Руки скользят по талии, забираясь под рубашку. И так хочется сохранять невозмутимость, но дыхание сбивается.
— Откуда ты знаешь… как будет… правильно?
Дыхание обжигает шею, зубы прихватывают кожу — пока ещё мягко и осторожно. Так хищник играет с жертвой, не спеша сомкнуть челюсти на горле.
— Напомни, мы уже говорили с тобой о безупречности?
— Тысячу раз. О безупречности решений и абсолютной истине. Нет ничего абсолютного, все иллюзия, все — майя, тебе ли не знать? — До какой-то степени. Но есть тот уровень, на котором мы живём, здесь и сейчас. Решаем задачи. Пока не решишь — не поднимешься выше. Даже если ты вдруг осознал, что это игра. Слишком много вокруг тех, кто играет всерьёз.

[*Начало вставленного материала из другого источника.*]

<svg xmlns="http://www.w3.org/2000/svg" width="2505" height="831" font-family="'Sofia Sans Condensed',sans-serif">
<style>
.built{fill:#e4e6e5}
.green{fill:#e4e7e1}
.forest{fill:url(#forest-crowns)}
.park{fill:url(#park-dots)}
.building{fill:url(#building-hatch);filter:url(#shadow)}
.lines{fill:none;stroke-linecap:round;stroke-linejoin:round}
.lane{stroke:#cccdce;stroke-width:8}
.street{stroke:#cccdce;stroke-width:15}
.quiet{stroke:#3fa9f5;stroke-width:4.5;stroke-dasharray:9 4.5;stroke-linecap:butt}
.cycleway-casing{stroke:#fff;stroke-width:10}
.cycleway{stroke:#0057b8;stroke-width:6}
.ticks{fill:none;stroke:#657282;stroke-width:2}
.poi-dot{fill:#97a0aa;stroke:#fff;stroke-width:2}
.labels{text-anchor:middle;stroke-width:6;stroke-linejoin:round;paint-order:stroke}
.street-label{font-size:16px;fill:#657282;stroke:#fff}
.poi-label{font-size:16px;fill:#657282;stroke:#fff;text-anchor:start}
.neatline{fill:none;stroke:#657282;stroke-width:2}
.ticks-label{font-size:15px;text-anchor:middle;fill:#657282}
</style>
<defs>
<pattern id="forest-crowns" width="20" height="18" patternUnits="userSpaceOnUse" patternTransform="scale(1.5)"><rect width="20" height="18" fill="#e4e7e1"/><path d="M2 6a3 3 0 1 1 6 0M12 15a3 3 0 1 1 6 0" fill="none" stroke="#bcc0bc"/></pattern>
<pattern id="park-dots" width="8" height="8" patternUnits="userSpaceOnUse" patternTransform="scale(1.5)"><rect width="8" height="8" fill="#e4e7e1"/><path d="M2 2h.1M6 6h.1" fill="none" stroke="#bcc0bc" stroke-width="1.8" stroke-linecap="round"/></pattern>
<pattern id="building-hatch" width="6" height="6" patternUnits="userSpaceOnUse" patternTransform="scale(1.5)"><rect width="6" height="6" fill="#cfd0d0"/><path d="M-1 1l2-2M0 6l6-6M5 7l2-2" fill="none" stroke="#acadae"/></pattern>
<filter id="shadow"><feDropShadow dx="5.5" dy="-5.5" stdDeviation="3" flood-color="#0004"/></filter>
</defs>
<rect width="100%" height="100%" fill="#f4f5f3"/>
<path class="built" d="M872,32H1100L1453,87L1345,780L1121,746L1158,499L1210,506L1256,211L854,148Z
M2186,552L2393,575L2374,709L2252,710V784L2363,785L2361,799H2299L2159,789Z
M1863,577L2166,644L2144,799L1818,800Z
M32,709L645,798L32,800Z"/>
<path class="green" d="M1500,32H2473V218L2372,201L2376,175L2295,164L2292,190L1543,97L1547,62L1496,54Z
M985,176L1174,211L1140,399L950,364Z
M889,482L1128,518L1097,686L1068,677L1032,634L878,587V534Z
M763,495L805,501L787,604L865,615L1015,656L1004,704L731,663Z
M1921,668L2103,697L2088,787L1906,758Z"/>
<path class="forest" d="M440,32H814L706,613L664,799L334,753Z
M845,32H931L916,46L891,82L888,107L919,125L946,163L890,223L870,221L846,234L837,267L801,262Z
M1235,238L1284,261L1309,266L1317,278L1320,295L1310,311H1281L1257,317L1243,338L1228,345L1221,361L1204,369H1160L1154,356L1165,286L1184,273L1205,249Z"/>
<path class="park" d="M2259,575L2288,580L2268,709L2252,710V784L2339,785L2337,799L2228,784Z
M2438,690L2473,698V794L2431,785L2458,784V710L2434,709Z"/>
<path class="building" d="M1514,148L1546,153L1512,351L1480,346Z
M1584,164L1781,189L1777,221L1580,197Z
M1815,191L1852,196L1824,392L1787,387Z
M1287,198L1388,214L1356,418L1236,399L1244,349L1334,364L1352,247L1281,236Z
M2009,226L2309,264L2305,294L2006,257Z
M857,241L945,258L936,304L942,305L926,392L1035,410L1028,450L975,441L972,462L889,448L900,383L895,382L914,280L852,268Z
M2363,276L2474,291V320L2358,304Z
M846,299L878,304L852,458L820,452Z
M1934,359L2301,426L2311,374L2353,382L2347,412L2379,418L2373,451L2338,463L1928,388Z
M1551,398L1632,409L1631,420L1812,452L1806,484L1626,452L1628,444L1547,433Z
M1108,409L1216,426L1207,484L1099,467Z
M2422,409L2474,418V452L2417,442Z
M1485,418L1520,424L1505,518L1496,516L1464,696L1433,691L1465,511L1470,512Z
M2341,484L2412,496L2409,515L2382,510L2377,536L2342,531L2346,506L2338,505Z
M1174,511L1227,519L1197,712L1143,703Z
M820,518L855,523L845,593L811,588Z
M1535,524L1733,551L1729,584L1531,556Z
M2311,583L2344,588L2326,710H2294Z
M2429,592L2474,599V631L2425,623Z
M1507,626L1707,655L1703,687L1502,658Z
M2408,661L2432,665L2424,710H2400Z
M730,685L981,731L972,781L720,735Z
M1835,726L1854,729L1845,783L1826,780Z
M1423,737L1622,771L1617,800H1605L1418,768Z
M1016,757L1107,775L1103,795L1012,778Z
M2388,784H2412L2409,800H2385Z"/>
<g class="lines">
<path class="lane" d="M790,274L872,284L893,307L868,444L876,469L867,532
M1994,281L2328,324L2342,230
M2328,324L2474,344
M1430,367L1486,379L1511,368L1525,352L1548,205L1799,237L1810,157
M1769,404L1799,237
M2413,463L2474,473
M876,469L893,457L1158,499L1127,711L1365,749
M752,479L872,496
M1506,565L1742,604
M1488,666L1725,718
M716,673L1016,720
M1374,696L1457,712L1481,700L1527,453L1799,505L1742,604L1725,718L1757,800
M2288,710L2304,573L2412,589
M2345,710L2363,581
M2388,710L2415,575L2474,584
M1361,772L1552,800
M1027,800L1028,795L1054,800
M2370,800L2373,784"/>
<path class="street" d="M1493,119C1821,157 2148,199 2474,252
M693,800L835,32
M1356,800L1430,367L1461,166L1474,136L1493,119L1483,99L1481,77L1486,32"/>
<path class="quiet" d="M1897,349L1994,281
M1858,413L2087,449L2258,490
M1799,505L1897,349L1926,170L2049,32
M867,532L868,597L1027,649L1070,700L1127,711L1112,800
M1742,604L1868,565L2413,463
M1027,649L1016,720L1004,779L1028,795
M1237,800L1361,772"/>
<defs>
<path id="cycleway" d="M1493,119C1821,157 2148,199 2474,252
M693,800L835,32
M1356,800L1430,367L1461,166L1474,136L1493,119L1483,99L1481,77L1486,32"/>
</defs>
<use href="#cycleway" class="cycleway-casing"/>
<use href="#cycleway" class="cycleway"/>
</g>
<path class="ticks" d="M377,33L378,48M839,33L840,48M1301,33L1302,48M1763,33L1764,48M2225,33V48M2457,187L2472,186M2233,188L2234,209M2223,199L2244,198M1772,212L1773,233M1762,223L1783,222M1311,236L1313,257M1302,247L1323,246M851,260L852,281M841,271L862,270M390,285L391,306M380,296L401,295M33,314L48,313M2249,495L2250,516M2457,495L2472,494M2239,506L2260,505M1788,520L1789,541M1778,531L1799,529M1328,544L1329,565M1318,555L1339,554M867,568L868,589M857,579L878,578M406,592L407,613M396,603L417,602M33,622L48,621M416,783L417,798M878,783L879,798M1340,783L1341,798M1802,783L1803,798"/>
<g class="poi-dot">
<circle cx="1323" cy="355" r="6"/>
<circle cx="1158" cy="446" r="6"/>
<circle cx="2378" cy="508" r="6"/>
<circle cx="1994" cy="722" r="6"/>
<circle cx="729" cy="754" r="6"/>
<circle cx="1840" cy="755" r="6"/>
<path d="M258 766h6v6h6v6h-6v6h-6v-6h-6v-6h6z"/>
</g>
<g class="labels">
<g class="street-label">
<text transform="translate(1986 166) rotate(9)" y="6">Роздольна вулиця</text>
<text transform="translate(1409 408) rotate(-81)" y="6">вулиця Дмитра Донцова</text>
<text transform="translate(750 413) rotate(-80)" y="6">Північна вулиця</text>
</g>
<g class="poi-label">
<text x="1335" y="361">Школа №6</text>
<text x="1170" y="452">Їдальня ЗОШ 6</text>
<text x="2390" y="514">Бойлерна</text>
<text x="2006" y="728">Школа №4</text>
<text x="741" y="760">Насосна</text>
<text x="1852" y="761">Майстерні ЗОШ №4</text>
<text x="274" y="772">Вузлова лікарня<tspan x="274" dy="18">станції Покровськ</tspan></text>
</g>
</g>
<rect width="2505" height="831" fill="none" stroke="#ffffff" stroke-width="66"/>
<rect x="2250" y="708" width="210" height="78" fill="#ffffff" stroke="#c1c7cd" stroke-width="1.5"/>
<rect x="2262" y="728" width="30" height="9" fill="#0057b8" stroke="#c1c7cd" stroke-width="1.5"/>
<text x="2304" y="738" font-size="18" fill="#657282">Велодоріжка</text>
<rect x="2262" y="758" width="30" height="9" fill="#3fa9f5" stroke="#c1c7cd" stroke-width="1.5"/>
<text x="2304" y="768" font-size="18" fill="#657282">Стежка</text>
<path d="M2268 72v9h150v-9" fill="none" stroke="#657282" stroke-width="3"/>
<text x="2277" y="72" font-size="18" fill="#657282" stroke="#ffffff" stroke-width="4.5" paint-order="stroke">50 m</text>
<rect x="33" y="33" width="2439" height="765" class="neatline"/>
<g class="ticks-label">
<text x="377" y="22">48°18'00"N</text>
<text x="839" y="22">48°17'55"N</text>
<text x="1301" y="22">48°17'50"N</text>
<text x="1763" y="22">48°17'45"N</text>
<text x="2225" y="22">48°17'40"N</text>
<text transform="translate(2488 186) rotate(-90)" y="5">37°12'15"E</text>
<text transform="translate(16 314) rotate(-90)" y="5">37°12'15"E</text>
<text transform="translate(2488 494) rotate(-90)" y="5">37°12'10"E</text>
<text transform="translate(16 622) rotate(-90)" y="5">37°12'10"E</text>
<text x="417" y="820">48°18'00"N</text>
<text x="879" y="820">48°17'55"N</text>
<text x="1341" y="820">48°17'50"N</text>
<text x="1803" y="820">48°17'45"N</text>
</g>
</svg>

Ладони его по-хозяйски оглаживают бедра, пальцы играют с застёжкой брюк. Будто бы все это отдельно — пальцы, губы, глаза. Слова. Мысли. Решения.
А в единую картину не собрать, хоть ты тресни, не собрать головоломку, не хватает какой-то важной детали.
… как он бесился тогда, как сходил с ума, когда вертолёт доставил их к командованию и унёсся дальше, подчиняясь секретным приказам из секретных бумажек таинственного гостя. Как орал на пославшего их в ущелье командира операции. Как испуганно жались по углам девчонка-секретарь и парень-порученец: у них на глазах сбывалась популярная по тем временам «страшилка». Озверевший спецназовец, только что из боевой вылазки. Слетел с катушек и сейчас всех порешит голыми руками.
Командир прервал его истерику мощной оплеухой. Игорь потом, задним числом, оценил его смелость и силу духа. Мог ведь и правда через секунду оказаться на полу со сломанной шеей.
Ничего он не знал о тайной подоплёке операции. И о замаскированных шахтах не знал, это почти сразу стало ясно. Их вызвали в столицу, расспрашивали и допрашивали, а потом отправили на базу, вроде как лечиться и отдыхать. А на деле же — заперли в своеобразном «карантине». Изучали исподтишка. Да и черт с ними, пусть бы изучали. Такая уж доля у самого странного из подразделений спецназа — не пушечным мясом быть, так лабораторными кроликами. Только невмоготу было Игорю сидеть на месте. Он посылал запросы, писал бессмысленные докладные, выяснял детали, не имея возможности прямо спросить — что с Русланом, где он, откуда он, кто или что он теперь? Что в их истории было правдой, и было ли хоть что-нибудь?..
… выходил на полигон по ночам, вместо сна наворачивал круги по полосе препятствий, и где-то на середине однажды замер, уткнувшись лицом в каменную стену, и стал колотить по ней кулаками, разбивая в пыль и крошево, разбивая в кровь, обдирая почти до костей.
Там его и нашёл Аркаша. Следил, конечно, черт догадливый. Из всех сказанных им слов не матерным было только «Игорь», но все же обнял и увёл в казармы, руки забинтовал и напоил до беспамятства своим фирменным самогоном. А утром под боком обнаружился почему-то Мишка, огромный и неловкий, точно его звериный тёзка. Обнять командира во сне он так и не решился, держал руки по швам, но все равно накрывал его своим полем, укутывал невидимыми, но плотными «щитами», заслонив от всего мира…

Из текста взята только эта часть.